This is an export of the chil engine from OpenSSL, adapted to be
built using GNU auto* tools and make.
- GNU autoconf, automake, aclocal, libtool
- GNU make
- A C compiler
- OpenSSL development files, version 1.1.0 or newer.
- Autoconf archive
If you've checked out the source from git, you need to prepare your checkout as follows:
autoreconf -i
This is a one time command.
Then, you configure, and build as follows:
./configure && make
chil.so is installed in $(libdir)/engines, which defaults to
usr/local/lib/engines.

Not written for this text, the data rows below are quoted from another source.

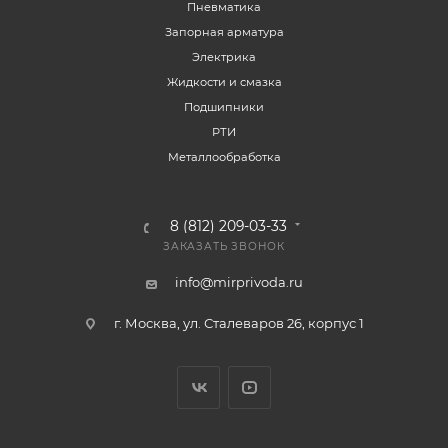
Пневматика
Запорная арматура
Электрика
Жидкости и смазка
Подшипники
РТИ
Металлообработка
8 (812) 209-03-33
ЗАКАЗАТЬ ЗВОНОК
info@mirprivoda.ru
г. Москва, ул. Сталеваров 26, корпус 1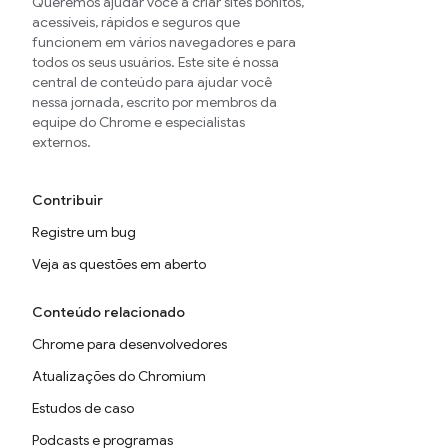
Queremos ajudar você a criar sites bonitos,
acessíveis, rápidos e seguros que
funcionem em vários navegadores e para
todos os seus usuários. Este site é nossa
central de conteúdo para ajudar você
nessa jornada, escrito por membros da
equipe do Chrome e especialistas
externos.
Contribuir
Registre um bug
Veja as questões em aberto
Conteúdo relacionado
Chrome para desenvolvedores
Atualizações do Chromium
Estudos de caso
Podcasts e programas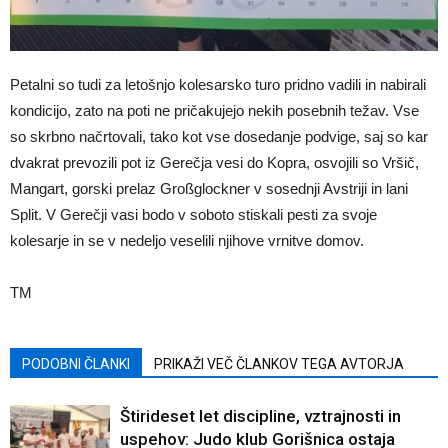
Petalni so tudi za letošnjo kolesarsko turo pridno vadili in nabirali
kondicijo, zato na poti ne pričakujejo nekih posebnih težav. Vse
so skrbno načrtovali, tako kot vse dosedanje podvige, saj so kar
dvakrat prevozili pot iz Gerečja vesi do Kopra, osvojili so Vršič,
Mangart, gorski prelaz Großglockner v sosednji Avstriji in lani
Split. V Gerečji vasi bodo v soboto stiskali pesti za svoje
kolesarje in se v nedeljo veselili njihove vrnitve domov.
TM
PODOBNI ČLANKI
PRIKAŽI VEČ ČLANKOV TEGA AVTORJA
Štirideset let discipline, vztrajnosti in
uspehov: Judo klub Gorišnica ostaja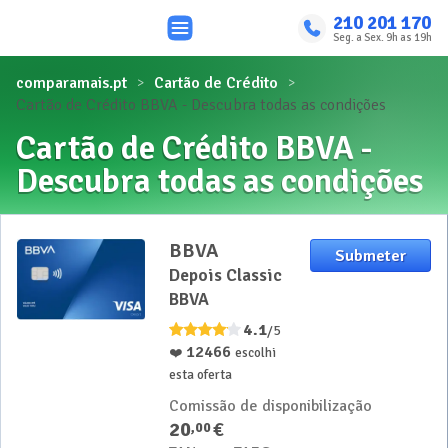
210 201 170
Seg. a Sex. 9h as 19h
comparamais.pt
Cartão de Crédito
Cartão de Crédito BBVA - Descubra todas as condições
Cartão de Crédito BBVA -
Descubra todas as condições
BBVA
Submeter
Depois Classic
BBVA
4.1
/5
12466
❤️
escolhi
esta oferta
Comissão de disponibilização
20
€
,
00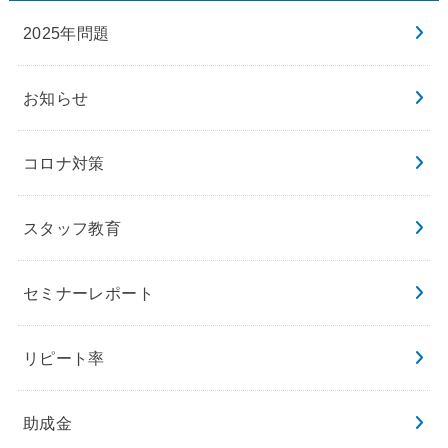
2025年問題
お知らせ
コロナ対策
スタッフ教育
セミナーレポート
リピート率
助成金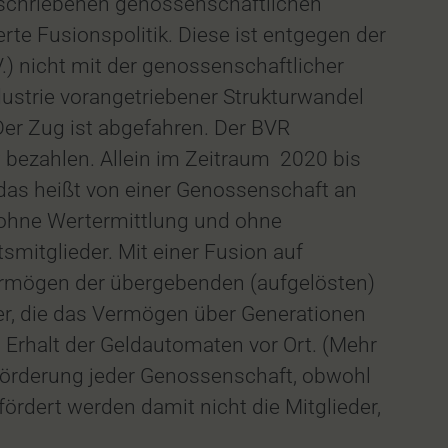
eschriebenen genossenschaftlichen
te Fusionspolitik. Diese ist entgegen der
) nicht mit der genossenschaftlicher
dustrie vorangetriebener Strukturwandel
Der Zug ist abgefahren. Der BVR
w bezahlen. Allein im Zeitraum 2020 bis
s heißt von einer Genossenschaft an
ohne Wertermittlung und ohne
mitglieder. Mit einer Fusion auf
Vermögen der übergebenden (aufgelösten)
r, die das Vermögen über Generationen
 Erhalt der Geldautomaten vor Ort. (Mehr
rförderung jeder Genossenschaft, obwohl
ördert werden damit nicht die Mitglieder,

Some linux distros prefer other locations such as
/usr/lib/x86_64-linux-gnu/engines-1.1/ You can change the prefix (default
usr/local as follows:
./configure --prefix=/usr
... or libdir itself:
./configure --libdir=/usr/lib
Before installing you can test that CHIL works:
LD_LIBRARY_PATH=/opt/nfast/toolkits/hwcrhk OPENSSL_ENGINES=./.libs openssl speed -elapsed -seconds 5 -multi 5 -engine chil rsa1024
This should fork 5 workers and perform basic RSA offload using the attached nShield HSM. Usually this will show output similar to:
$ LD_LIBRARY_PATH=/opt/nfast/toolkits/hwcrhk OPENSSL_ENGINES=./.libs openssl speed -elapsed -seconds 5 -multi 5 -engine chil rsa1024
Forked child 0
Forked child 1
Forked child 2
Forked child 3
Forked child 4
engine "chil" set.
engine "chil" set.
engine "chil" set.
engine "chil" set.
engine "chil" set.
+DTP:1024:private:rsa:5
+DTP:1024:private:rsa:5
+DTP:1024:private:rsa:5
+DTP:1024:private:rsa:5
+DTP:1024:private:rsa:5
OpenSSL 1.1.1b 26 Feb 2019
built on: Mon Aug 12 12:11:14 2019 UTC
options:bn(64,64) rc4(16x,int) des(int) aes(partial) idea(int) blowfish(ptr)
compiler: /opt/gcc/4.9/bin/gcc -fPIC -pthread -m64 -Wa,--noexecstack -Wall -O3
-fPIC -fstack-check -DOPENSSL_USE_NODELETE -DL_ENDIAN -DOPENSSL_PIC
-DOPENSSL_CPUID_OBJ -DOPENSSL_IA32_SSE2 -DOPENSSL_BN_ASM_MONT
-DOPENSSL_BN_ASM_MONT5 -DOPENSSL_BN_ASM_GF2m -DSHA1_ASM -DSHA256_ASM
-DSHA512_ASM -DKECCAK1600_ASM -DRC4_ASM -DMD5_ASM -DAES_ASM -DVPAES_ASM
-DBSAES_ASM -DGHASH_ASM -DECP_NISTZ256_ASM -DX25519_ASM -DPADLOCK_ASM
-DPOLY1305_ASM -DNDEBUG -DOPENSSL_NO_RSAX -DOPENSSL_NO_RDRAND
-DOPENSSL_NO_HW_4758_CCA -DOPENSSL_NO_HW_AEP -DOPENSSL_NO_HW_ATALLA
-DOPENSSL_NO_HW_CSWIFT -DOPENSSL_NO_HW_NURON -DOPENSSL_NO_HW_SUREWARE
-DOPENSSL_NO_HW_UBSEC -DOPENSSL_NO_HW_PADLOCK -DOPENSSL_NO_GMP
-DOPENSSL_NO_CAPIENG -Itest
sign verify sign/s verify/s
rsa 1024 bits 0.007751s 0.009944s 129.0 100.6
Once everything is built and working you can install the engine as root:
make install
Sometimes, the autoreconf command fails, complaining about
AC_MSG_FAILURE not being defined, like this:
$ autoreconf -i
aclocal: warning: couldn't open directory 'm4': No such file or directory
configure.ac:18: error: possibly undefined macro: AC_MSG_FAILURE
If this token and others are legitimate, please use m4_pattern_allow.
See the Autoconf documentation.
autoreconf: /usr/bin/autoconf failed with exit status: 1
Unfortunately, configure is sometimes unclear on what's wrong. In
this particular case, it's not AC_MSG_FAILURE that's missing, but
AX_CHECK_OPENSSL, which means that the Autoconf archive is missing
or is installed in a place autoreconf can't find.